On the demand aspect, each the financial coverage surroundings and authorities assist to family earnings might have sustained housing demand. On the provision aspect, building got here to a halt at first of the pandemic, which can have contributed to cost pressures, however this was short-lived. Whereas related, all these forces are likely to put uniform strain on housing costs, in another way from the relative shifts in pricing throughout various kinds of property that we noticed within the pandemic.
Some pandemic-specific components additionally affected the housing market, in ways in which may extra simply induce or mimic a shift in preferences. First, on account of restricted prospects to spend on recreation, wealthier households specifically accrued ‘pressured’ financial savings, which they could have channelled into the housing market. Second, authorities interventions to scale back the speed of Stamp Obligation Land Tax immediately supported housing demand, with the most important financial savings accrued for transactions round £500,000. Each these components are more likely to have supported the change in preferences we noticed.
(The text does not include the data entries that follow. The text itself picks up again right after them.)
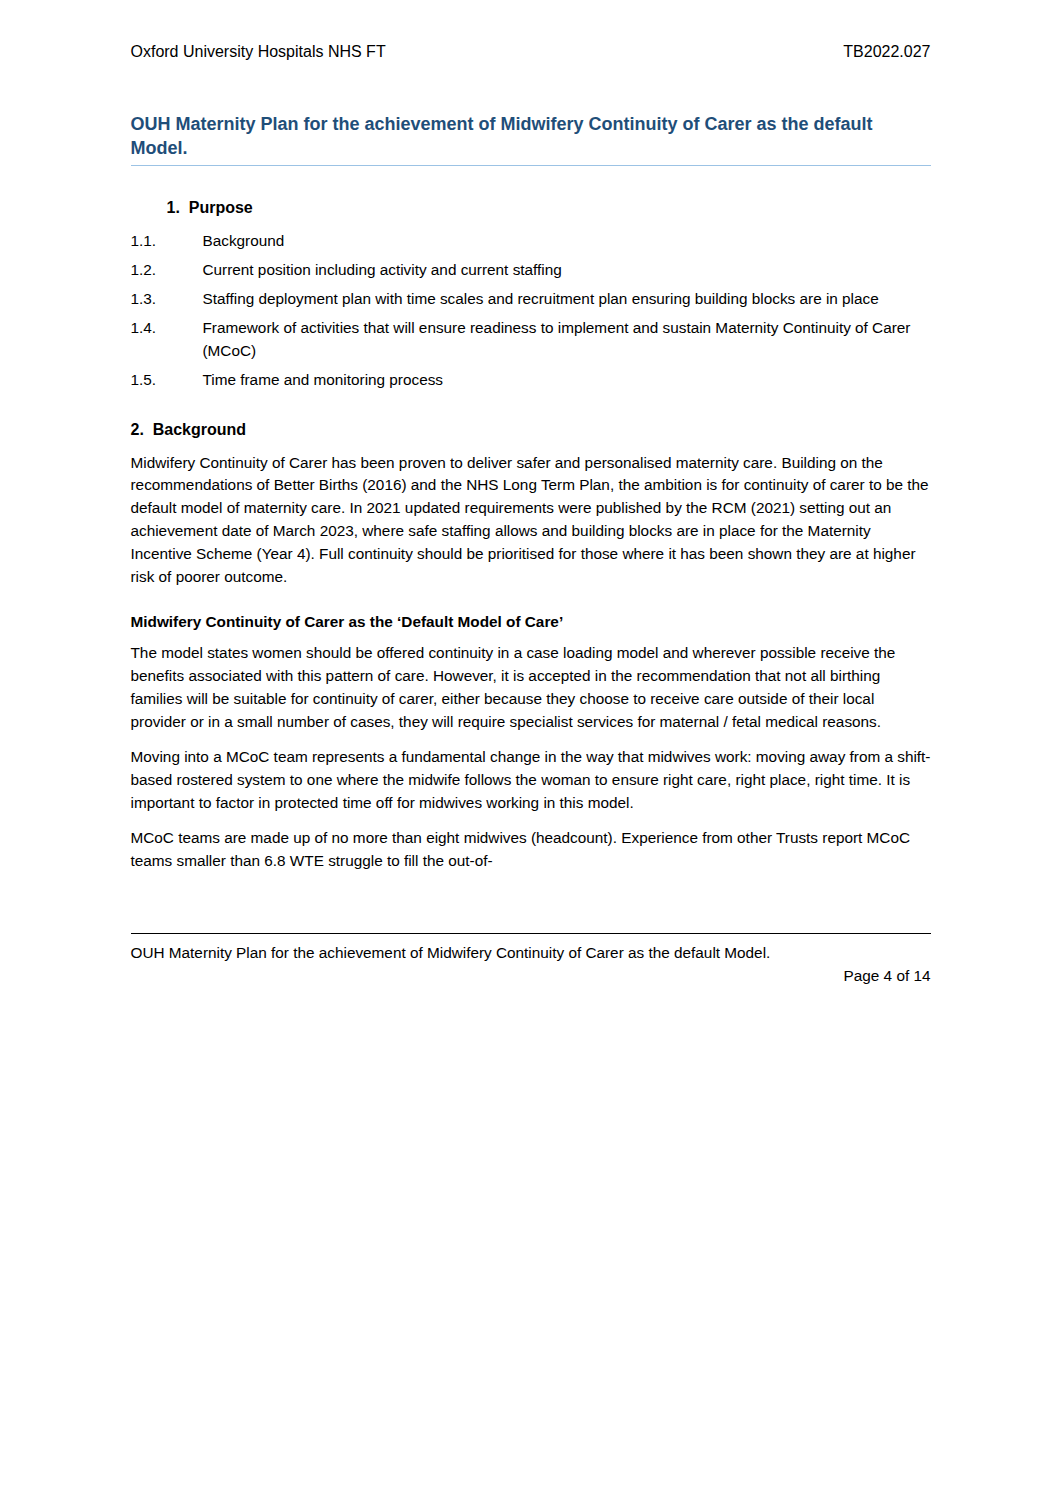Oxford University Hospitals NHS FT TB2022.027
OUH Maternity Plan for the achievement of Midwifery Continuity of Carer as the default Model.
1. Purpose
1.1. Background
1.2. Current position including activity and current staffing
1.3. Staffing deployment plan with time scales and recruitment plan ensuring building blocks are in place
1.4. Framework of activities that will ensure readiness to implement and sustain Maternity Continuity of Carer (MCoC)
1.5. Time frame and monitoring process
2. Background
Midwifery Continuity of Carer has been proven to deliver safer and personalised maternity care. Building on the recommendations of Better Births (2016) and the NHS Long Term Plan, the ambition is for continuity of carer to be the default model of maternity care. In 2021 updated requirements were published by the RCM (2021) setting out an achievement date of March 2023, where safe staffing allows and building blocks are in place for the Maternity Incentive Scheme (Year 4). Full continuity should be prioritised for those where it has been shown they are at higher risk of poorer outcome.
Midwifery Continuity of Carer as the ‘Default Model of Care’
The model states women should be offered continuity in a case loading model and wherever possible receive the benefits associated with this pattern of care. However, it is accepted in the recommendation that not all birthing families will be suitable for continuity of carer, either because they choose to receive care outside of their local provider or in a small number of cases, they will require specialist services for maternal / fetal medical reasons.
Moving into a MCoC team represents a fundamental change in the way that midwives work: moving away from a shift-based rostered system to one where the midwife follows the woman to ensure right care, right place, right time. It is important to factor in protected time off for midwives working in this model.
MCoC teams are made up of no more than eight midwives (headcount). Experience from other Trusts report MCoC teams smaller than 6.8 WTE struggle to fill the out-of-
OUH Maternity Plan for the achievement of Midwifery Continuity of Carer as the default Model.
Page 4 of 14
We don’t suppose the change in preferences will proceed to spice up housing value development ceaselessly
This work affords a brand new framework for analysing the position of adjustments in preferences for explaining housing value development. The actual shift we checked out could possibly be transitory, if for instance the pattern for working from dwelling reverses, inflicting housing value development to unwind. However the shift may be structural, for instance hybrid types of work might persist, wherein case we’d not anticipate value development to fully unwind due to a reversal in preferences. That stated, we don’t anticipate continued upwards strain on housing costs from the shift in preferences both. The strain we noticed most likely subsided as soon as households adjusted their housing decisions by shifting. In both case, different, extra conventional macroeconomic and enterprise cycle associated components, alongside long-term provide aspect issues will proceed to drive housing costs properly past the results of the pandemic.
Martina Fazio and Gary Harper work within the Financial institution’s Monetary Technique and Threat Division.